For influencer Iqbal Fathki, who has more than 30,000 TikTok followers and makes videos that often top one million views, neither the app’s roots in China nor the security of his data is his biggest concern amid the incessant power struggle in Malaysia, where three prime ministers have come to power in as many years.
“What I am worried about is the amplification of previously smaller groups whose voices have since been able to coalesce into a much louder entity driven by ethnocentric, sectarian or fascistic sentiments,” Iqbal told This Week in Asia.

Risks either way
If Australia, which has about 7 million TikTok users, goes ahead as expected with banning the app from government devices, it will become the final member of the Five Eyes intelligence-sharing alliance to do so after the US, Canada, Britain and New Zealand.

In announcing its plans to ban TikTok earlier this month following a review by cybersecurity experts, Britain cited the “risk around how sensitive government data is accessed and used”.
Apps such as TikTok collected huge amounts of data on users, including contacts and location, which “can be sensitive” on government devices, said British Secretary of State for the Cabinet Office Oliver Dowden, adding that “the security of sensitive government information must come first”.
Australian opposition senator James Paterson was quoted by local media last week asking what was taking Anthony Albanese’s government so long to ban TikTok, as Australia had “led the world” in banning Huawei. Paterson was previously blocked by Beijing from a study tour to China.
Canberra banned Huawei Technologies Co from supplying equipment for Australia’s 5G mobile network in 2018, citing national security risks, leading to the withdrawal of the Chinese tech giant from the country.
Australia is in the midst of a national cybersecurity strategy review and at the tail end of a seven-month high-level review into TikTok specifically, whose outcomes are set to be handed to the department of home affairs any day now.
But Paul Haskell-Dowland, professor of cybersecurity practice at Edith Cowan University, said it might not be helpful to wait for the results of a broad national review before banning TikTok on government devices, as its recommendations were unlikely to include specific countermeasures.
“Given the uncertainty over who has access to data, it is not unreasonable to be cautious about allowing users of government-owned devices to install and use TikTok,” he said, adding that he thought a wholesale ban on the app in Australia was unlikely.
“There are greater risks in us not engaging with TikTok,”
Edward Farrell, Australian security consultant
Edward Farrell, an Australian technical security consultant at Mercury Information Security Service, said TikTok was not any riskier than most other apps.
He had yet to see any incontrovertible evidence that “convinces me outright that exploitation against individual devices is taking place”, he said, adding that users could manage and guard against data collection.

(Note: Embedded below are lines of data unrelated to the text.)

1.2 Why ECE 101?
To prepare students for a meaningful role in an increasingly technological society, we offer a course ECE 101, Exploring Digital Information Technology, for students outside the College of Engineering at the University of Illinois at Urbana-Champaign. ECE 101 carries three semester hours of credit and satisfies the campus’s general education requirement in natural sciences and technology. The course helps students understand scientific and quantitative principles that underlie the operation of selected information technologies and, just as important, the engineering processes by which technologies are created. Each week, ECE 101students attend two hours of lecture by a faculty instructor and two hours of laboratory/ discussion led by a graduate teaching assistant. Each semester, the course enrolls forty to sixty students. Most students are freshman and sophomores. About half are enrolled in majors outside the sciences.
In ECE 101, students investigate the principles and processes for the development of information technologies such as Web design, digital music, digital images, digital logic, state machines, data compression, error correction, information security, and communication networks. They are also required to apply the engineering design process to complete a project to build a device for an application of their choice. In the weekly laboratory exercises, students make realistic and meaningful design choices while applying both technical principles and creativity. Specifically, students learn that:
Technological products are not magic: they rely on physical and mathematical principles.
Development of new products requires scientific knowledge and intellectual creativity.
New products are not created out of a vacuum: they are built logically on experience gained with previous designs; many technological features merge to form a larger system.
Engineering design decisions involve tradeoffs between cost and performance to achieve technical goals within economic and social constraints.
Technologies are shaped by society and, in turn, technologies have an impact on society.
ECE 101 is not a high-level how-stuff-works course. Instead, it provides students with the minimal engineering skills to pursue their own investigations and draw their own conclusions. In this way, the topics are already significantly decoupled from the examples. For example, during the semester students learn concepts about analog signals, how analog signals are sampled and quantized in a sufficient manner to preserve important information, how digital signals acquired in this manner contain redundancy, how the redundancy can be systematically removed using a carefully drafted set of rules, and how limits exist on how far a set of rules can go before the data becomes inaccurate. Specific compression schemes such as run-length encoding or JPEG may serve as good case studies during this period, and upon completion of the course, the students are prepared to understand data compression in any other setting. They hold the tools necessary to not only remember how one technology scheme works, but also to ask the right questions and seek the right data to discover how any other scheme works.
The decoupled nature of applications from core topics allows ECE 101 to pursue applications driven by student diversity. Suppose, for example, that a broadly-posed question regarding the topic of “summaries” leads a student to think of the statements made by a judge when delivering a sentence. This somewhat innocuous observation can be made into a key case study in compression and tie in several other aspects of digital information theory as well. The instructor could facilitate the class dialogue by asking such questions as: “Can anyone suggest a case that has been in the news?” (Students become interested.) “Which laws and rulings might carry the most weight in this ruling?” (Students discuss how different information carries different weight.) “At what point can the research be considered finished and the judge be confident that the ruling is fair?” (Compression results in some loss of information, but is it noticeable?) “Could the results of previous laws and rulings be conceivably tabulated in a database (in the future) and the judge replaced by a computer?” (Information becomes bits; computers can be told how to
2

“There are greater risks in us not engaging with TikTok,” Farrell said. “The vacuum that has ensued as a result of the machinery of government as well as members of the public being discouraged from participation leaves only conspiracy theorists and extremists to influence on a platform that currently represents the largest market share of our most vulnerable minds in the country, namely our youth.”
Elsewhere in the region, South Korea has not had much to say about TikTok since it slapped the app with a fine in 2020 for mishandling children’s data with their legal guardians’ consent. In Japan, meanwhile, the chief government spokesman said late last month in response to questions from reporters that cybersecurity measures were in place covering social media, but that products from specific countries were not excluded.
China warned Japan in 2020 that a ban on TikTok would have a “large impact” on bilateral relations, according to Japanese media reports.
Ryo Hinata-Yamaguchi, project assistant professor at The University of Tokyo’s Research Centre for Advanced Science and Technology, said there were growing concerns in Japan about TikTok and other apps possibly handing private information over to the Chinese government.
“Although there have been some discussions at the government and parliamentary levels, there are questions and debates over the nature of restrictions and how to impose them,” he said.
Western capitals’ TikTok bans had certainly put some pressure on Asian countries to think about their positions in the tech and economic domains, said Lee of the Singapore University of Technology and Design, adding that many in the region would be hesitant to follow the US’ lead as they wanted balanced relations with both of the world’s biggest economies.
“Ultimately, the decision of Asian countries to choose sides will depend on a variety of factors, including their individual geopolitical interests and economic considerations,” he said.
“However, it’s clear that the TikTok episode has raised important questions about the role of technology in international relations and will likely continue to shape discussions around the world.”
Singapore’s foreign minister Vivian Balakrishnan said last month that amid rising great-power rivalry, the island state would not become “a proxy” for any other country and wanted to maintain good relations with both the US and China.
Muhammad Faizal from the RSIS said this extended to TikTok, as a ban similar to those introduced by Western countries would contradict Singapore’s neutral stance.
Asia was diverse, he said, in terms of political values, economic relations and security priorities.
“In this region, China is a security concern but may not be the pre-eminent security concern to the people,” he said. “Ultimately, countries decide what matters most to them domestically.”